Um überhaupt erst an die vom Handy übertragenen Datenpakete zu gelangen, ist ein leistungsfähiger Empfänger nötig. Eines der Hauptprobleme beim Empfang von GSM-Signalen ist jedoch, dass Sender und Empfänger im Frequenzsprungverfahren mehr als 200-mal je Sekunde den Kanal wechseln.
1999 hatte es noch seitens der Mobilfunkindustrie geheißen, dass allein das Frequenzsprungverfahren GSM ausreichend abhörsicher machen würde, selbst wenn der Verschlüsselungsalgorithmus theoretisch gebrochen ist. Auch wenn das Verfahren ursprünglich nur wegen der geringeren Störanfälligkeit eingeführt wurde, war diese Aussage damals durchaus richtig, da es keine erschwinglichen, frei erhältlichen und frei programmierbaren Empfänger gab.

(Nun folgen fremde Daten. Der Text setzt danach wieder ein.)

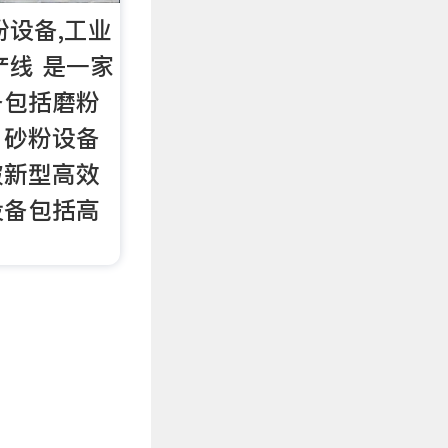
粉设备,工业
产线 是一家
备包括磨粉
、砂粉设备
破新型高效
设备包括高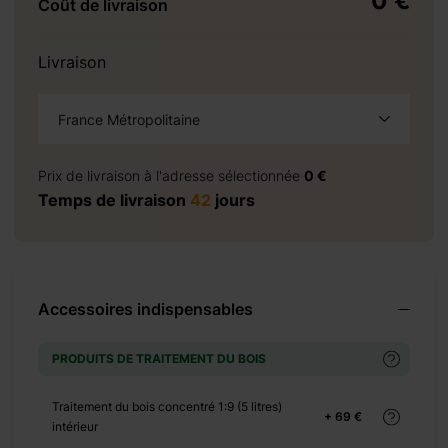
0 €
Coût de livraison
+ 0 €
+ 1350 €
Livraison
France Métropolitaine
vis
à la demande
Prix de livraison à l'adresse sélectionnée
0 €
Temps de livraison
42
jours
+ 3250 €
+ 3740 €
+ 3840 €
+ 0 €
Accessoires indispensables
+ 200 €
PRODUITS DE TRAITEMENT DU BOIS
+ 0 €
+ 210 €
Traitement du bois concentré 1:9 (5 litres)
+ 69 €
+ 0 €
intérieur
+ 180 €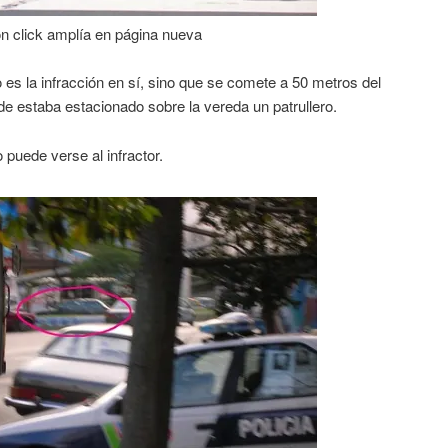
n click amplía en página nueva
 es la infracción en sí, sino que se comete a 50 metros del
de estaba estacionado sobre la vereda un patrullero.
o puede verse al infractor.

Doch fast zehn Jahre später wird die Demodulationsstufe, die früher einen wesentlichen Teil der Empfängerschaltung ausmachte, zunehmend in Software ausgelagert, die auf einem speziellen FPGA läuft. Solche Empfänger gibt es ab 500 Euro zu kaufen, die zugehörige Software GnuRadio ist Open Source. Auch die Hacker von THC arbeiten mit einem solchen Universal Software Radio Peripheral (USRP). Um darüber hinaus für Analysezwecke an die unverschlüsselten Datenpakete zu gelangen, verwenden sie Mobiltelefone, die wie beispielsweise das Nokia 3310 auf dem Handy-Betriebssystem DCT3 basieren.
Viele DCT3-Modelle wurden über Jahre hinweg mit aktivierten Debugging-Funktionen ausgeliefert. Dadurch lassen sie sich in einen Trace-Modus versetzen, in dem sie sämtliche verarbeiteten Datenpakete unverschlüsselt an einen angeschlossenen Computer übermitteln. Laut Steve sind das nicht nur die Gesprächsdaten des Telefons, sondern auch die ohnehin unverschlüsselten Gesprächsvermittlungsdaten aller Handys der näheren Umgebung, die auf gesonderten Kontrollkanälen übertragen werden.